柳本飛行場跡に残る2カ所の防空壕のうちの1カ所=2025年9月25日、奈良県天理市岸田町、浅野善一撮影

 奈良県天理市の並河健市長は、太平洋戦争末期に建設された市内の大和海軍航空隊大和基地(通称・柳本飛行場)跡地の防空壕(ごう)を、戦争遺跡として保存することを決めた。隣接地と併せ公有化する。同飛行場跡は、市が過去に設置した説明板を並河・現市長が撤去したことで注目を集めることになった。説明板には、飛行場建設で朝鮮人労働者が強制連行で連れて来られたとの記述があり、これを「強制性については議論がある」との理由で問題視した。

 同飛行場は本土決戦に備えて建設されたといわれる。同市長柄町や岸田町の付近に、長さ1500メートルの滑走路や関連施設があった。現在は元の水田などに戻っている。

草木に覆われた柳本飛行場跡のもう1カ所の防空壕=2025年9月25日、奈良県天理市岸田町、浅野善一撮影

草木に覆われた柳本飛行場跡のもう1カ所の防空壕=2025年9月25日、奈良県天理市岸田町、浅野善一撮影

 防空壕は飛行場跡地に散在する関連施設の遺構の一つで、南北に約140メートルに離れて2カ所ある。市教育委員会文化財課によると、いずれも長さ約20メートル、高さ約2.5メートルのトンネル状のコンクリート製構造物で、四つの出入り口がある。通信施設だったとの伝承があるという。

 現在、防空壕の内部は物置のようになっていて、南側の防空壕については全体が草木に覆われている。今日まで残ったのは、巨大なコンクリート製構造物で撤去が困難だったためとみられている。
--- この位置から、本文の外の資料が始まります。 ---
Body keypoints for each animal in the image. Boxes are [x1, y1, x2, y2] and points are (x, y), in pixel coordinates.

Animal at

 公有化のきっかけについては、市が以前から防空壕の保存を目指す方針を示していたところ、それぞれの所有者から土地と合わせて寄付の申し出があったという。

 先月の市議会6月定例会で、関連の事業費を盛り込んだ一般会計補正予算案が可決された。防空壕それぞれの隣接地の買収に向けた土地鑑定手数料70万円で、隣接地には道路から防空壕への進入路や来訪者のための駐車場を整備する計画という。2カ所の防空壕と隣接地を合わせた土地の面積は約1300平方メートル。

説明板撤去きっかけ、外部からの批判

 同飛行場を巡っては、その歴史の解明に取り組むグループが、強制連行された朝鮮人労働者が建設工事に動員されたことや、朝鮮人女性の慰安所があったことを独自に掘り起こした。市と市教育委員会は1995年、そうした調査の成果を踏まえた飛行場の説明板を跡地の一角に設置した。
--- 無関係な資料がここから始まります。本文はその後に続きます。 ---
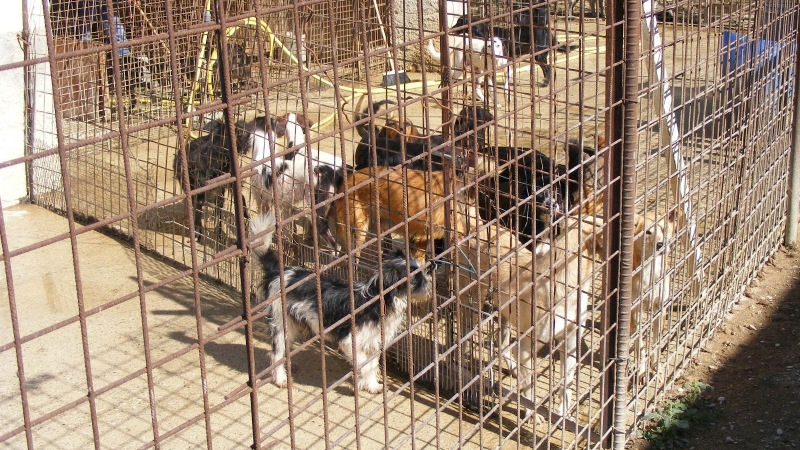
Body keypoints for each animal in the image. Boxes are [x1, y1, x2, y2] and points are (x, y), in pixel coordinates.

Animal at [251, 212, 430, 393]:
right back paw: (280, 378)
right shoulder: (350, 341)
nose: (429, 283)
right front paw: (363, 382)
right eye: (417, 279)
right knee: (276, 353)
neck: (378, 300)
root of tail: (280, 272)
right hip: (281, 324)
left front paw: (372, 386)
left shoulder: (374, 342)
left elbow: (372, 365)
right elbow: (364, 365)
 しかし、2014年、朝鮮人の「強制連行」や「慰安婦」を批判の標的にする団体の関係者とみられる人たちから市に対し、強制連行はなかったなどとして説明板の撤去や修正を求めるメールや電話があり、これをきっかけに並河市長は「強制性については議論があり、説明板を設置しておくと、市の公式見解と誤解される」と判断、説明板を撤去した。
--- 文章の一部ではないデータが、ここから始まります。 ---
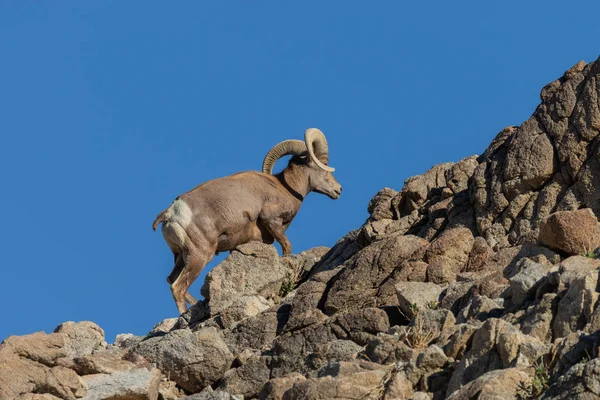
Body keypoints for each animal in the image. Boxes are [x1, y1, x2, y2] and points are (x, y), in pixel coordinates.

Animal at [154, 128, 342, 312]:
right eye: (324, 167)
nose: (338, 190)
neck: (283, 187)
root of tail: (170, 214)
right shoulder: (271, 221)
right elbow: (287, 247)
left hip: (181, 256)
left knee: (171, 280)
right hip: (199, 255)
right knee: (177, 287)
 市の対応に対し、市民団体「天理・柳本飛行場跡の説明板撤去について考える会」が発足、説明板の再設置を求めて市と交渉を続けてきた。そうした中、並河市長は2023年8月、同会の案内で飛行場跡地を歩くフィールドワークに参加。市長は歩き終えた後のあいさつで「飛行場の全体像を教わり、平和を次の世代に受け継いでいかなければいけないという思いを新たにした。壕なども劣化しており、どうしたら残していけるのか予算面も含め検討していかなければならない」と述べていた。

 9月25日、市役所で「奈良の声」の取材に応じた並河市長は、防空壕の保存について「大和ののどかな田園風景も戦地の一部に組み込まれたことを認識し、恒久平和を祈念するのが目的」と述べた。飛行場跡地全体の遺構の調査の予定については「全部の把握は困難。象徴的で分かりやすいのは防空壕」として、まずは防空壕の保存実現に向けて取り組む考えを示した。

 一方、「考える会」共同代表の1人、高野真幸さんは防空壕の保存について「会の中には一歩前進と捉える声もあるが、私は違う見方をしている」と述べた。

 高野さんは、実際に防空壕が保存整備されるまでにどれぐらい時間がかかるか分からないと指摘。「同じお金をかけるなら、土地の取得より、まずは柳本飛行場跡のパンフレットを作って飛行場がどのようなものだったかを分かるようにして、それによってみんなが見に来るような状況をつくれば、必ずしも戦争遺跡として保存しなくてもいいのではないか」とする。

 その理由として「市長は今年3月の市議会定例会での施政方針で、観光とは別に戦争遺跡として保存すると言っているが、地域住民にここに戦争に関わる施設があったということを分かるようにパンフレットで説明すれば、観光資源としての柳本飛行場跡になると思う」と述べた。市に対しても、高野さんをメンバーに加えてパンフレットを作るよう提案しているという。